Supplied data: Begin

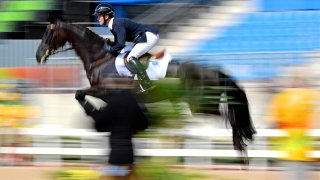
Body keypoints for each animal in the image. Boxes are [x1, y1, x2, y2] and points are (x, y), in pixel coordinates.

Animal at [35, 19, 255, 163]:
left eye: (48, 34)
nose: (38, 56)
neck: (100, 59)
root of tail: (214, 70)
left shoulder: (106, 90)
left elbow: (79, 93)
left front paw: (92, 111)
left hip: (201, 105)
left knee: (228, 118)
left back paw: (239, 144)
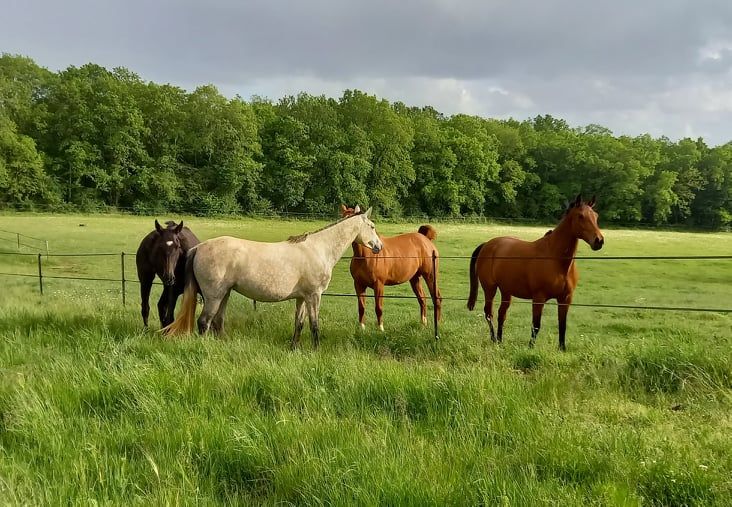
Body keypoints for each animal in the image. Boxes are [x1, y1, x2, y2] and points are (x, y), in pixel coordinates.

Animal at [162, 208, 384, 348]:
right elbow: (314, 324)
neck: (318, 248)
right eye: (372, 226)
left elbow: (299, 323)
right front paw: (316, 350)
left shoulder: (302, 297)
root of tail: (198, 248)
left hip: (224, 294)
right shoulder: (314, 296)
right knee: (204, 322)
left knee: (217, 321)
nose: (379, 246)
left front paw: (294, 348)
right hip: (213, 296)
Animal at [342, 204, 444, 332]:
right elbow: (361, 307)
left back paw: (438, 324)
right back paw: (423, 324)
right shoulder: (358, 284)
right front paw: (362, 328)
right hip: (414, 278)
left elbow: (378, 307)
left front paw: (380, 329)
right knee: (422, 299)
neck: (366, 254)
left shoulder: (379, 284)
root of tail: (425, 239)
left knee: (437, 298)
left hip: (430, 276)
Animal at [468, 196, 608, 352]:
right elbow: (536, 325)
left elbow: (562, 325)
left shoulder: (565, 299)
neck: (555, 259)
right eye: (581, 216)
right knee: (489, 313)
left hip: (506, 291)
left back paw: (500, 341)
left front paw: (562, 348)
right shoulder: (539, 298)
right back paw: (493, 340)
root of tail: (487, 244)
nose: (599, 241)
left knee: (501, 314)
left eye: (596, 216)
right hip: (490, 288)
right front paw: (531, 347)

Supplied data: End

What the exercise asks.
Every line above that contains "elbow" counts once. Give the number of those lines and nothing more.

Completed task.
7